Face à la prolifération de formations professionnelles proposant des ateliers pratiques hors du cadre légal en Algérie, le ministère de la Santé tape du poing sur la table.
Dans un communiqué officiel récent, les autorités sanitaires rappellent une règle fondamentale : toute activité médicale, thérapeutique ou pratique sur autrui doit impérativement s’exscrire au sein d’établissements de santé ou de structures dûment agréées.
Cette mise en garde intervient alors que les annonces se multiplient sur les réseaux sociaux et le web, ciblant un public en quête de reconversion ou de perfectionnement rapide.
Des dérives préoccupantes dans des lieux non autorisés
Le phénomène touche particulièrement des espaces non conventionnés pour des actes de soins. Sont directement visés par l’alerte ministérielle :
- Les hôtels et structures touristiques souvent loués pour des séminaires de formation intensive.
- Les salles de conférences et de formation privées ou publiques non habilitées.
- Les espaces de co-working ou domiciles transformés temporairement en cabinets de soins.
Ces infrastructures ne répondent à aucune des normes strictes d’hygiène, de sécurité et d’équipement exigées pour la prise en charge de patients ou la réalisation de gestes invasifs.
Injections, laser, dentisterie : Les domaines à haut risque
Le ministère attire particulièrement l’attention sur les formations hybrides — associant théorie en ligne et pratique en présentiel — qui s’improvisent dans des domaines ultraspécialisés. Les actes les plus fréquemment concernés par ces dérives illégales englobent :
- La médecine esthétique et dermatologique : Injections d’acide hyaluronique ou de toxine botulique, séances de laser, peelings profonds.
- La haute technologie médicale : Manipulation de dispositifs médicaux ou paramédicaux complexes sans supervision qualifiée.

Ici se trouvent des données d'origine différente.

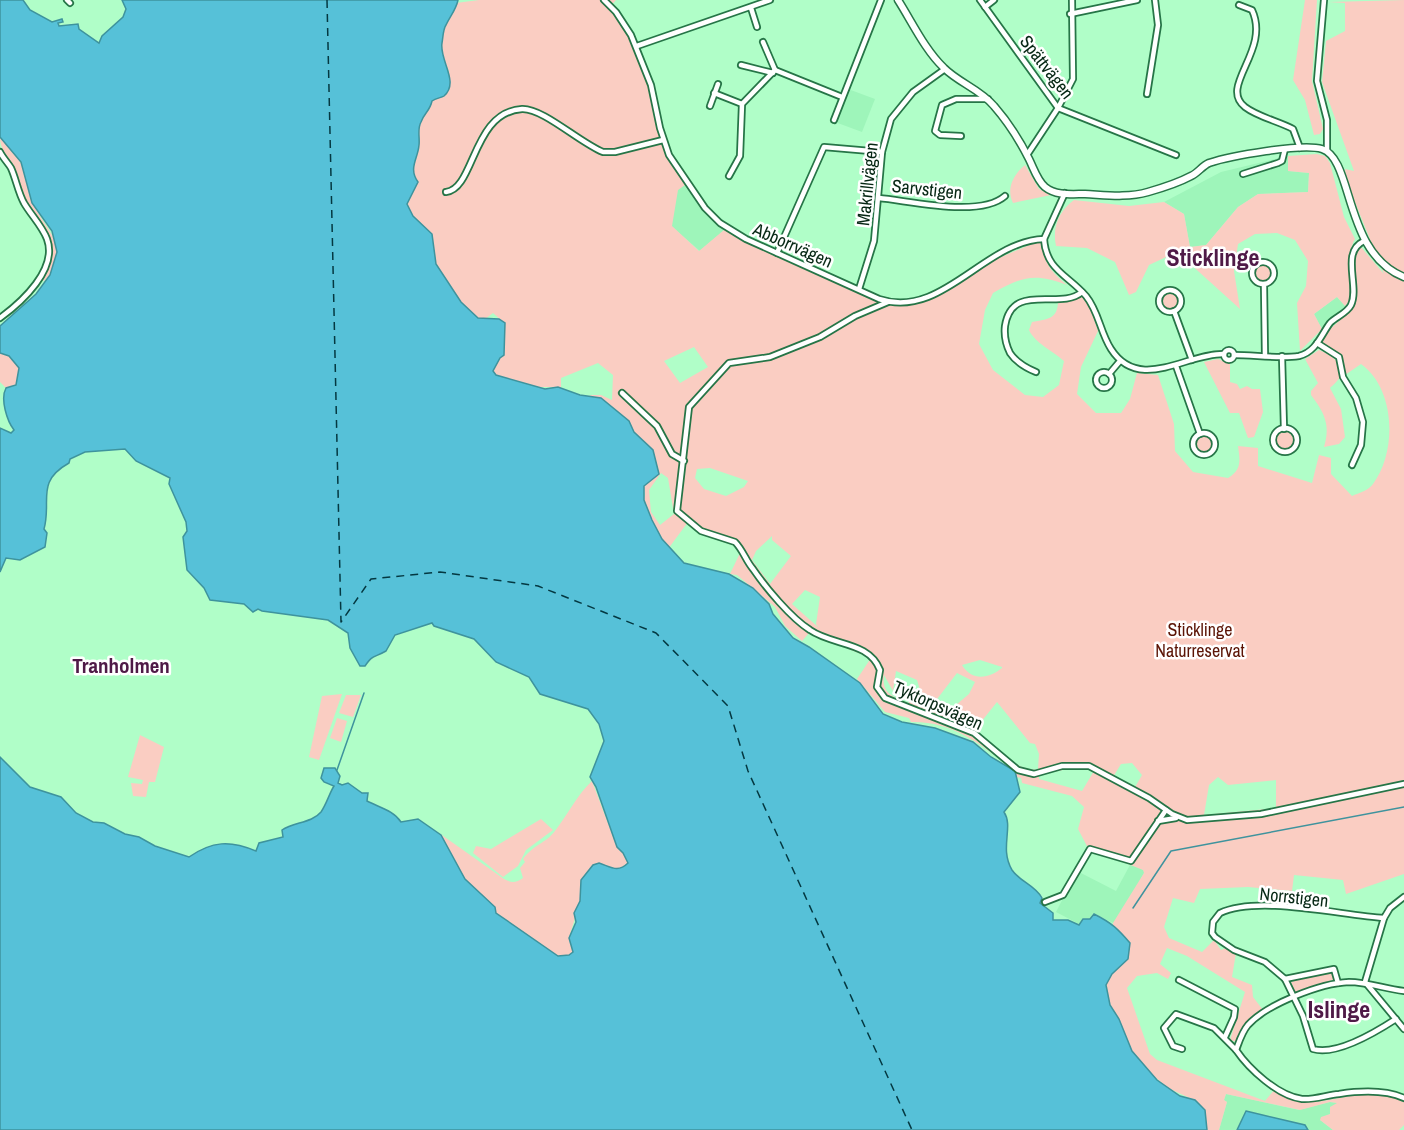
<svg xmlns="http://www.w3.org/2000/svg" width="1404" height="1130" viewBox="0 0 1404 1130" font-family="'Archivo Narrow',sans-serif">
<rect width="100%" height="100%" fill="#b0fec8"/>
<g fill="#9ef5ba">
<polygon points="848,89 875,99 862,132 835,122"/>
<polygon points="1288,156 1288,171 1309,173 1308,192 1258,194 1238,207 1206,245 1190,247 1184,214 1164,202 1221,172"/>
<polygon points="679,178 702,210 724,230 700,251 671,226"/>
<polygon points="1337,297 1345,306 1322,329 1314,314"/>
<polygon points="1131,863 1145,871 1117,925 1093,913 1090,918 1083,918 1079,924 1056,912 1077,871 1116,891"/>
<polygon points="1226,1094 1299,1110 1330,1102 1338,1103 1330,1114 1320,1120 1333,1130 1308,1130 1246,1111 1237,1130 1219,1130 1227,1102 1224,1100"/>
</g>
<g fill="#facdc2" fill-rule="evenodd">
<path d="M479,0H616L610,7L632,42L647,82L657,130L666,154L685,185L678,190L672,226L699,251L724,230L887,305L902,306L944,292L987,263L1034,243H1041C1045,264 1051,272 1067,285C1035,273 1023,276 993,293L985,310L979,344L993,370L1025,395L1043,397L1059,385L1064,361C1053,351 1035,343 1029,330L1032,322C1048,319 1058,319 1058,301L1082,297L1089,304L1098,331L1081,367L1077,394L1096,413H1121L1130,399L1137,373L1158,375L1174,424L1175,451L1193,472L1228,478C1242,469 1240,461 1238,446L1258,448V466L1312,483L1319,455L1331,458V474L1352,496C1359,493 1369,490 1373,484C1397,452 1396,389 1361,364L1345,375L1342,358L1322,343C1327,326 1344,321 1353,306C1363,289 1349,267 1358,249L1361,247L1384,274L1346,180L1345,169L1354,171L1322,82L1326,41L1345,31V3L1329,2L1404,0V874L1346,894L1343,880L1294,875L1292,891L1248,887L1200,889L1194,903L1173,898L1164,927L1169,938L1202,952L1214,940L1221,950L1226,948L1236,953L1232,977L1252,985L1253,997L1263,1010L1243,1027L1237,1042L1230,1040L1245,992L1187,956L1167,948L1160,964L1171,973L1168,979L1157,973L1137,976L1127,988L1150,1054L1157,1060L1265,1101L1275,1089C1282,1093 1292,1101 1300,1102C1331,1105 1372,1083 1404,1100V1125L1399,1130H1333L1320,1120L1321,1117L1330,1114V1107L1337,1103L1330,1102L1300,1110L1226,1094L1224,1100L1227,1102L1219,1130H1207L1205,1110L1194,1100L1168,1088L1144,1068L1132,1051L1119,1019L1110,1005L1106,984L1113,923L1144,873L1143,870L1088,848L1078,829L1084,807L1072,796L1022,783L1021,778L1016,777L1015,770C983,747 955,721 911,722L909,718L885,712L857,679L871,658L809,633L802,641L785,626L775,607L737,575L730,574L740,553L733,543L703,533L688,522L668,549L658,537L642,501L645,495L643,485L652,472L590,395H601L612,400L613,375L598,363L561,378V387H531L492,374L501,320L493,313L485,319L478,318L466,309L436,269L421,223L407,211L406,195L414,178L411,171L418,126L431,101L443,95L449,72L440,51L443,26L456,3ZM694,347L708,367L680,383L664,361ZM710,468L748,481L744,487L726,496L704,489L695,478L697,469ZM661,473L668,478L674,514L660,525L651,512L649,490ZM772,536V540L791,556L770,584L752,560L756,551ZM805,590L820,597L816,624L818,627L792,604ZM980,660L1002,667V668C990,678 972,682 962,665ZM896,671L917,680L920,690L917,698L908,703C894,698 881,693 884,675L893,691ZM957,673L975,682L969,694L950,710L934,703ZM997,702L1030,743L1035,744L1039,754L1038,769H1045C1012,775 999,744 973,732ZM1132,763L1142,775L1134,789L1113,777L1121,764ZM1082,766L1094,771L1082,791L1039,779V775ZM1218,777L1228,785L1276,780V808L1204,815L1209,785Z"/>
<polygon points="1305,0 1317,0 1312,81 1323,129 1320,134 1314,135 1305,100 1293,80"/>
<path d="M0,137C7,146 13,153 20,162C23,165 28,194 32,202C45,230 75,250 44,281L41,279C63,244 43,235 28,204C21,192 18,179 12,166C7,154 0,150 0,137Z"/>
<path d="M1317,154L1325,156L1330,163L1344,217L1355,239C1343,258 1358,294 1345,306L1337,297L1314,314L1322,329L1300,351L1297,303L1306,286L1308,261L1295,240L1277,233L1255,234L1238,244L1234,271L1240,309L1177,252L1149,265L1136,292L1129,295L1115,262L1087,248L1056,246C1052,227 1059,211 1074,200L1129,206L1164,202L1184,214L1190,247L1206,245L1238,207L1258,194L1308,192L1309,173L1288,171V156Z"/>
<path d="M1025,165L1039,189L1051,195L1013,203C1006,189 1013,175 1025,165Z"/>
<circle cx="1264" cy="273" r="9"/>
<circle cx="1170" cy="301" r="9"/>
<path d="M1319,350C1329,354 1345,363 1340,376C1339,380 1333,385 1330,388L1341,409L1345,437L1339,444L1324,447C1331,425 1324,412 1311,395V391L1318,383L1305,359Z"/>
<polygon points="0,353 9,356 19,368 16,385 6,388 0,382"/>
<polygon points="1218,359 1230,364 1230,382 1237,384 1240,389 1247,386 1252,389 1260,389 1263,412 1254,437 1248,438 1239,413 1230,413 1204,362"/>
<circle cx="1285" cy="440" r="9"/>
<circle cx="1204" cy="445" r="9"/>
<polygon points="342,694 319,760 309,757 322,696"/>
<polygon points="346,695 361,695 353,717 339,713"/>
<polygon points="337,718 347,721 341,742 330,738"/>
<polygon points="140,735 164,747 155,782 149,782 146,797 133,796 131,783 142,784 143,780 128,777"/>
<path d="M592,781L617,847L623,852L628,863C617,873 611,867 598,863L581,880L580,901L569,938L573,952L569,955L558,956L496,913L485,898L465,879L439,833L504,879C511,883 516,883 523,878L520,868L525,862L523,859C534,844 545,844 555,831C568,814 577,795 592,781Z"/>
<polygon points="541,819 553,830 526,850 518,866 503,877 473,853 476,846 491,849"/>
<polygon points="1334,972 1335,979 1296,994 1291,982 1317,974"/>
</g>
<g fill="#56c1d8" stroke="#3e939d" stroke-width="1.5">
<path d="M0,0H23L30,10L52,22L62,19L63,22L58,23L59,26L78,24L79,29L99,43L102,36L123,17L126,9L122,0H458C456,10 450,16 446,25C443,29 443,38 442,43C439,60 460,82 444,96C441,98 436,98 432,101C430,111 424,113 421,122C417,129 420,138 419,145C418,159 408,168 418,182L407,204L413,216L432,234L436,264L461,302L478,318L499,319L505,323L504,355L500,358L493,371L496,375L545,389L558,387L580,395L601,398L629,421L634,432L653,450L659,474L644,486V500L652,520L662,539L684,563L729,574L753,588L769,604L773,614L793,638L809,647L860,683L883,714L902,722L935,728L973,742L991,757L1015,771L1020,792L1004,812C1014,827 999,848 1012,870C1020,882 1035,885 1042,898L1040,903L1053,913V920H1068L1079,925L1083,919H1090L1094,914C1112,923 1118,929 1130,943L1128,959L1112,974L1106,985L1110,1005L1119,1019L1132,1051L1157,1080L1180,1096L1195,1100L1205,1110L1207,1130H0V757L30,787L61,797L76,813L93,822L104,823L125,834L139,837L155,846L189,857C212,841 230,840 256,851L259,843L283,837L282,830C294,822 312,823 321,812C327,803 329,794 334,786L324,782L321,778L324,768H335L340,776L338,783L342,785L348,783L362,793H368L367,801C381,808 394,811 401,822L418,819L441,835L465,879L495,907L496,913L558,956L569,955L573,952L569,938L576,922L574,913L580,901L581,880L593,865L599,863C611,867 618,873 628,863L623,853L617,847L596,787L590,777L604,741L599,724L588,709L540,694L529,677L496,662L474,639L434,626L432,623L395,635L386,651C374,658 373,654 365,666H360L350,648L348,633L328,620L262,611L258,609L253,612L244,604L210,600L204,588L187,570L183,537L187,531L186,522L169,484L170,478L136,461L125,449L85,452L70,459L69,463C35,482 52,501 44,529L47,533L45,547L20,560L6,558L0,572V428L11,433L14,430C7,421 0,399 6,388L16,385L19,368L9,356L0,353V326L36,294L50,275L57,252L52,231L32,203L21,162L0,137Z"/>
<polygon points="1246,1111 1305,1125 1308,1130 1237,1130"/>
</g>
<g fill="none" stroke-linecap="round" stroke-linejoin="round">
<g stroke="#3e939d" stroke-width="1.5">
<polyline points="337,770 364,693"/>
<polyline points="1133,908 1171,851 1404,807"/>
</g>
<polyline stroke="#043841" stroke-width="1.5" stroke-dasharray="8 6" stroke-linecap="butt" points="327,0 341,622 371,579 440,572 538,586 656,633 728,706 748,771 912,1130"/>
<defs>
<g id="street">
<polyline points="67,0 70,3"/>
<path d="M604,0L616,12L631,35L651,85L660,128L669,155L705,208L720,223L746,239L879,299C942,320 984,241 1044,239L1065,193"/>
<polyline points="980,0 1058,108 1176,155"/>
<polyline points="1324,0 1317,81 1327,120 1327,151"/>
<path d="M1239,5L1252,10C1271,51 1218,86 1245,107C1258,117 1278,121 1293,129L1300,148"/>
<polyline points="985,7 994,0"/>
<polyline points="751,8 757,27"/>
<polyline points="1070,14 1137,0"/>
<polyline points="763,42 775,70"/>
<polyline points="637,46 770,0"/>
<polyline points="741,65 773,73"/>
<polyline points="714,93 742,104"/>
<polyline points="1147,94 1158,25 1155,0"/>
<polyline points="710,106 718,84"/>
<polyline points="834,120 881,0"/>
<polyline points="961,136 940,135 935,131 942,105 956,99 988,99"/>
<path d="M0,152C3,158 8,163 11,168C16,179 18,192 24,203C31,215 42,226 47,239C58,269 22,302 0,318"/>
<polyline points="1027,155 1058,108 1073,79 1072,0"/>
<polyline points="1243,174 1278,163 1282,161 1285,149"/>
<polyline points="729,176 740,156 742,104 775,70 842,97"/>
<path d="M446,192C475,189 472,112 522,109C543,108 580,143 603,152H615L663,140"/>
<path d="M879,198C911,201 980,218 1005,196"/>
<path d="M1044,239C1046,270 1068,275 1086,296C1099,312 1100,332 1111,349C1139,393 1187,353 1224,354"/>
<polyline points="777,253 824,147 882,152"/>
<circle cx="1263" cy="273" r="11"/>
<polyline points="1264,285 1265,356"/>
<polyline points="859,289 874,241 882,152 891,119 913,92 945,69"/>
<circle cx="1170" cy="301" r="11"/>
<path d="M888,302L855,316L820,337L770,357L729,363L689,407L677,511L701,531L735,542C743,550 746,561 753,569C766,588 791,618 810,630C833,646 869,641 880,670L877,687L885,698L974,733L1018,770L1034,774L1062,766H1089L1149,798L1172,814L1187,820L1261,814L1404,784"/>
<polyline points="1174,311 1192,360"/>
<polyline points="1317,343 1339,357 1343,377 1356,398 1363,422 1361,445 1352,465"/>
<circle cx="1229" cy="355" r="5"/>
<path d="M1234,355C1255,355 1279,359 1299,356C1316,352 1321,335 1330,323C1336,317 1347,313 1351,305C1360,286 1340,252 1364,241"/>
<polyline points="1282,356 1284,429"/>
<polyline points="1176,366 1200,434"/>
<path d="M1036,372C1026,368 1016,362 1010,353C1006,345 1004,335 1005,326C1012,281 1060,311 1082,292"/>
<circle cx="1104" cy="380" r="8"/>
<polyline points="1109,374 1120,361"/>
<polyline points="622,393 657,426 672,454 684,461"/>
<circle cx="1285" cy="440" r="12"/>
<circle cx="1204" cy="444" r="11"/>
<polyline points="1158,821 1176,818"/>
<polyline points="1045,902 1063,895 1090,849 1131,861 1166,810"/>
<polyline points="1384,918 1365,982 1404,1029"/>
<polyline points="1285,979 1334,969 1338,983"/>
<polyline points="1179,980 1235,1009 1234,1017 1225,1037"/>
<path d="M1404,991C1385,989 1368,982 1349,982C1321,983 1267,1004 1248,1025C1242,1032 1239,1042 1236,1050C1249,1069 1278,1096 1302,1099C1314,1100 1327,1095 1339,1094C1359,1091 1386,1090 1404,1098"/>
<path d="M1396,1019C1376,1032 1336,1056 1313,1049L1303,1016L1285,979L1265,962L1234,950L1215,937L1212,933L1213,922L1220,913C1259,895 1339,915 1384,918L1390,908L1404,897"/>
<polyline points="1182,1049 1173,1046 1164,1028 1176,1014 1214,1028 1236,1050"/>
</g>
<path id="secondary" d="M898,0C912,22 925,50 944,68C959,83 980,89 994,106C1008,122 1020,141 1029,159C1034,169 1037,180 1045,187C1056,196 1072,194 1085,194C1106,195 1127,198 1148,192C1162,188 1178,183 1191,176C1198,173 1202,166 1209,163C1230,156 1302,143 1322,149C1354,159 1343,253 1404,277"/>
</defs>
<use href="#street" stroke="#267547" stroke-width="8"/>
<use href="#secondary" stroke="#267547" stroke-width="9"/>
<use href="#street" stroke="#fff" stroke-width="4.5"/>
<use href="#secondary" stroke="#fff" stroke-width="6"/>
</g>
<g text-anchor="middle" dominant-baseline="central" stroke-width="5" stroke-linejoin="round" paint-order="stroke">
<g font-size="18" fill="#062714" stroke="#fff">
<text transform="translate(1047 67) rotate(52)">Spättvägen</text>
<text transform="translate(867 184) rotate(-84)">Makrillvägen</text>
<text transform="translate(927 189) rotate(6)">Sarvstigen</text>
<text transform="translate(793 245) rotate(24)">Abborrvägen</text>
<text transform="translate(938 705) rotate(24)">Tyktorpsvägen</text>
<text transform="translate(1294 897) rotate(6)">Norrstigen</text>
</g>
<g font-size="18" fill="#5b1405" stroke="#fff">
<text x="1200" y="629">Sticklinge<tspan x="1200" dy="21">Naturreservat</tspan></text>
</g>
<g font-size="21" font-weight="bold" fill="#4f1a47" stroke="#fff">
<text x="121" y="665">Tranholmen</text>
</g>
<g font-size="24" font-weight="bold" fill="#4f1a47" stroke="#fff">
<text x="1213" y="257">Sticklinge</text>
<text x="1339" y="1009">Islinge</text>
</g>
</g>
</svg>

- L’art dentaire : Formations en implantologie dentaire et soins parodontaux dispensées en marge des facultés et cliniques autorisées.
Pratiquer ces interventions sans diplôme reconnu ou dans des conditions inadéquates expose les « patients » cobayes à des complications graves (infections, nécroses, réactions allergiques sévères, séquelles esthétiques irréversibles).
Sanctions et tolérance zéro pour protéger les citoyens
Pour endiguer ce phénomène qui menace la santé publique, le ministère de la Santé hausse le ton. En étroite collaboration avec les autres départements ministériels et les services de sécurité, des mesures coercitives rigoureuses seront appliquées.
Toute structure ou individu pris en flagrant délit d’organisation ou de participation à des formations non conformes s’expose à des poursuites judiciaires immédiates. L’objectif affiché est clair : restaurer l’ordre réglementaire et garantir une sécurité sanitaire irréprochable aux citoyens face aux marchands d’illusions de la santé connectée.